Content starts

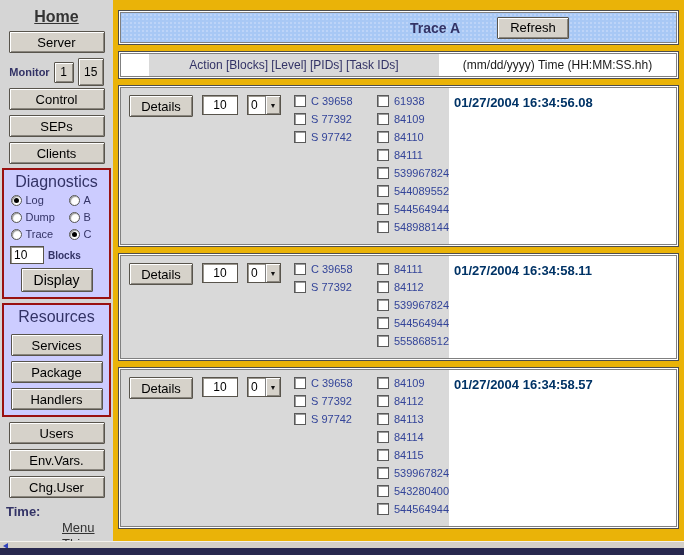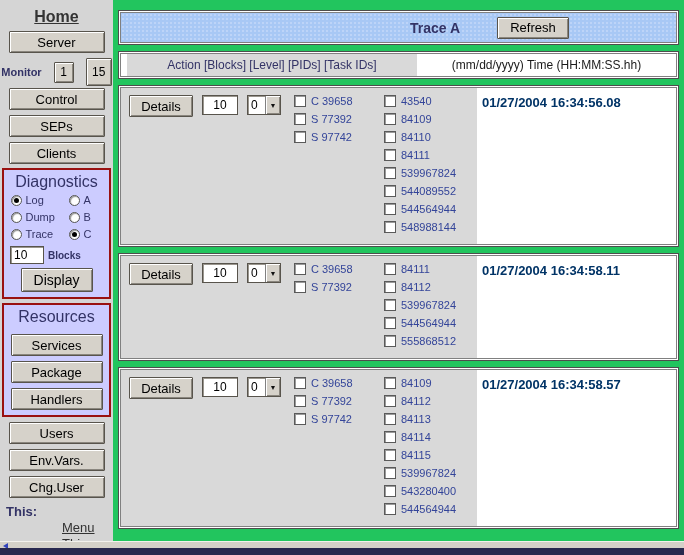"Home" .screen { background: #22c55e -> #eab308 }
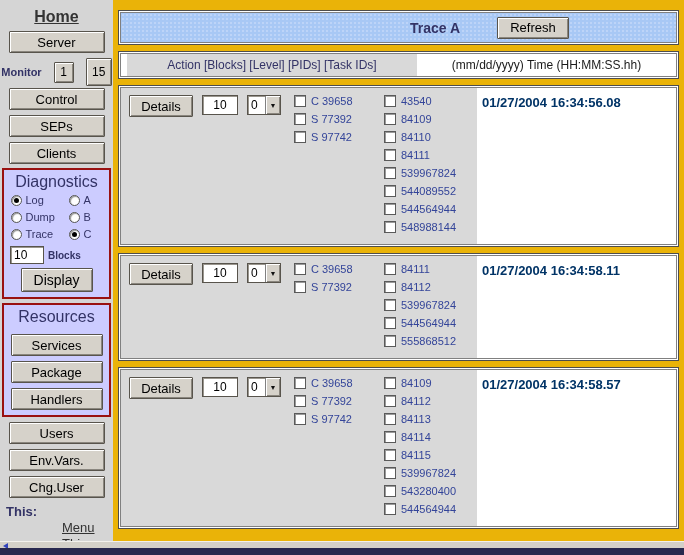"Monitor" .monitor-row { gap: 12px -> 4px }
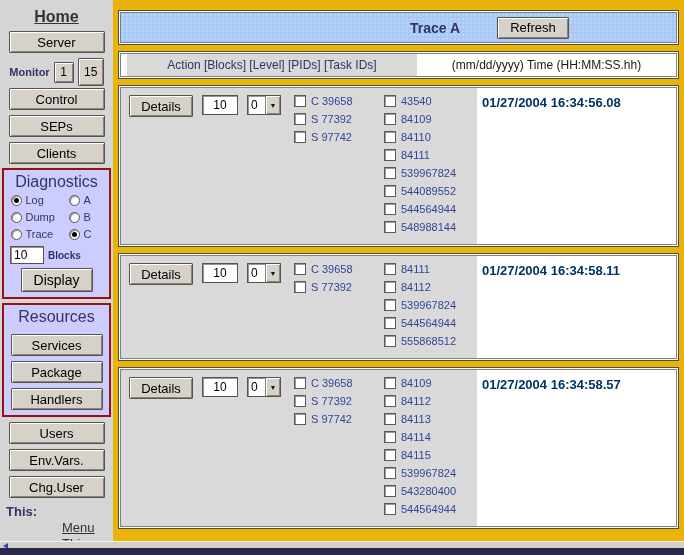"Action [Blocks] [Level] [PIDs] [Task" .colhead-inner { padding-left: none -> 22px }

Content ends
Content starts

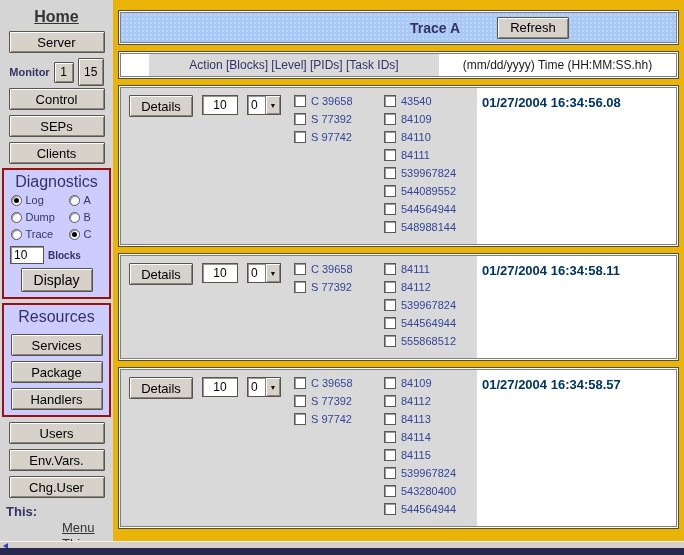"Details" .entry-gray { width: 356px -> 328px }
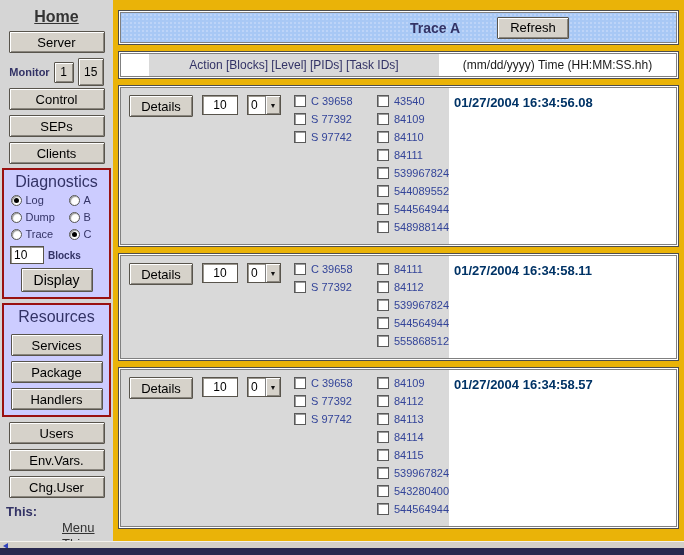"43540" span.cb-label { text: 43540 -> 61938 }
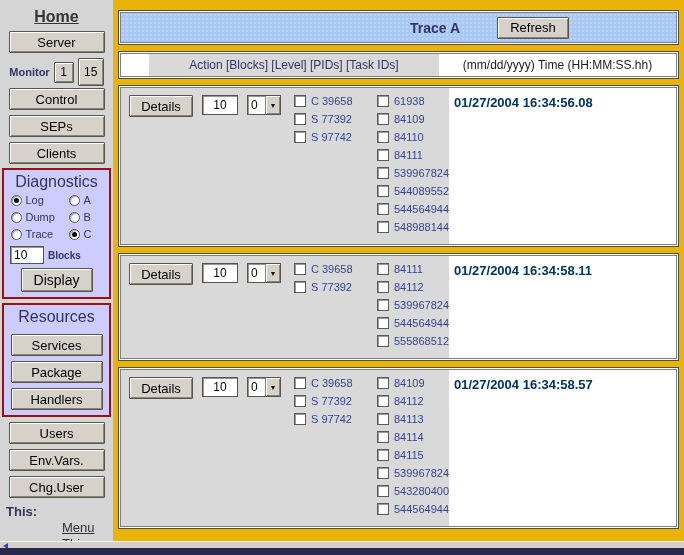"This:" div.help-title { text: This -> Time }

Content ends
Content starts

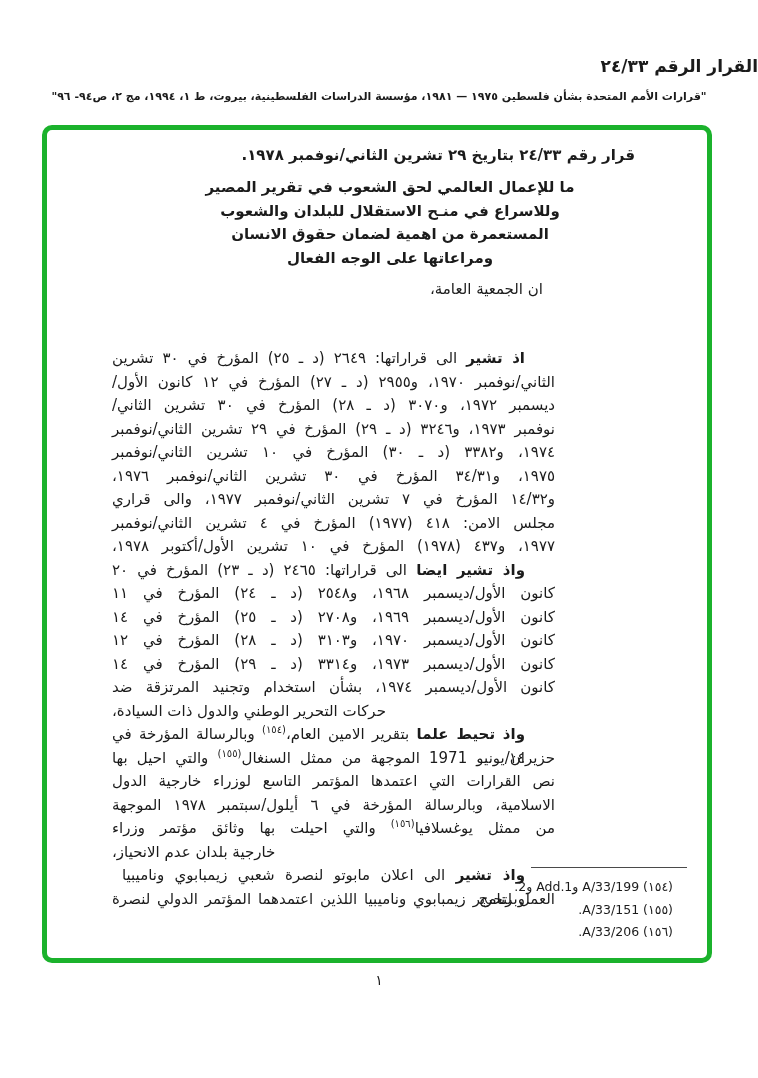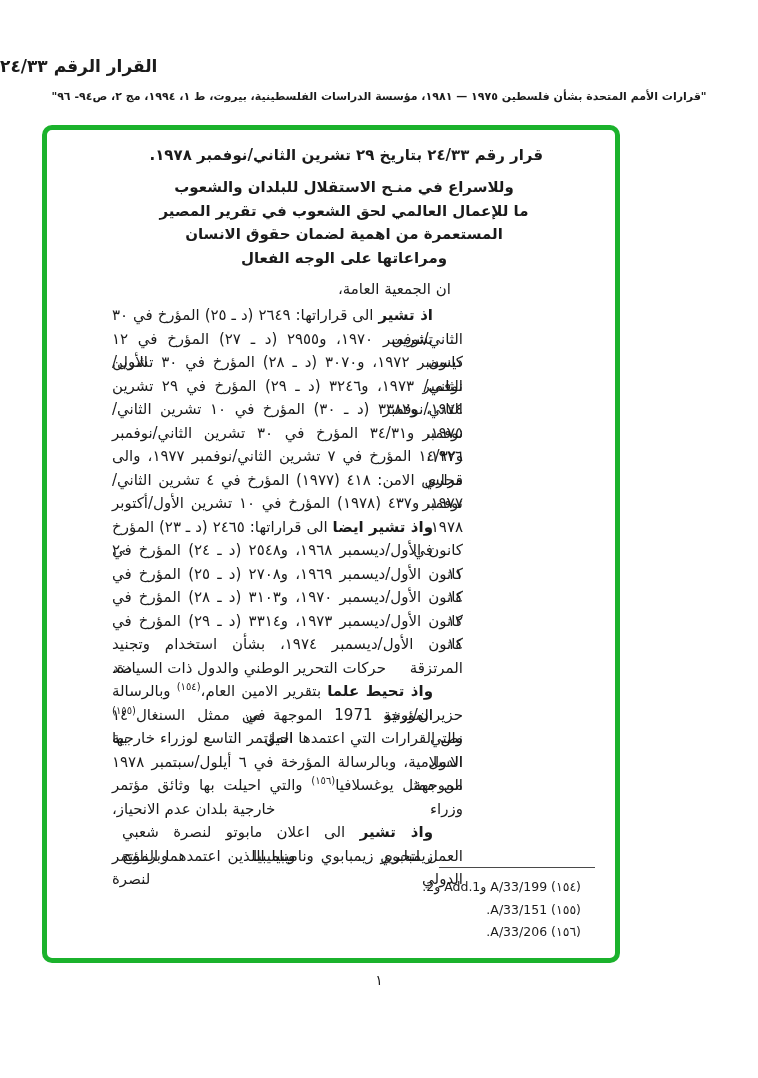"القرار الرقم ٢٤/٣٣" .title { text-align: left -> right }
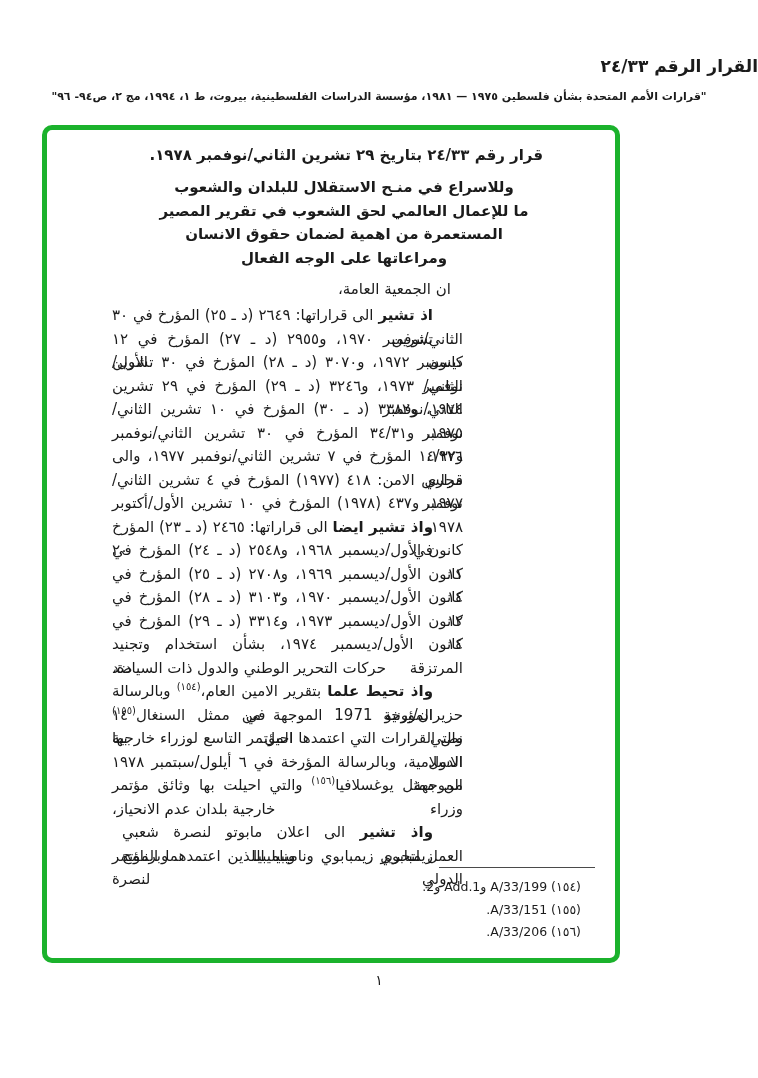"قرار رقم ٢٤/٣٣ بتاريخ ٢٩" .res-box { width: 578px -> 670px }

Content ends

Work to complete: In the data above, find the line with "text: 43540 ->" and the line with "text: This ->". Please copy exactly those two lines and every line between them, but not the pictures.

Exercise answer:
"43540" span.cb-label { text: 43540 -> 61938 }
"This:" div.help-title { text: This -> Time }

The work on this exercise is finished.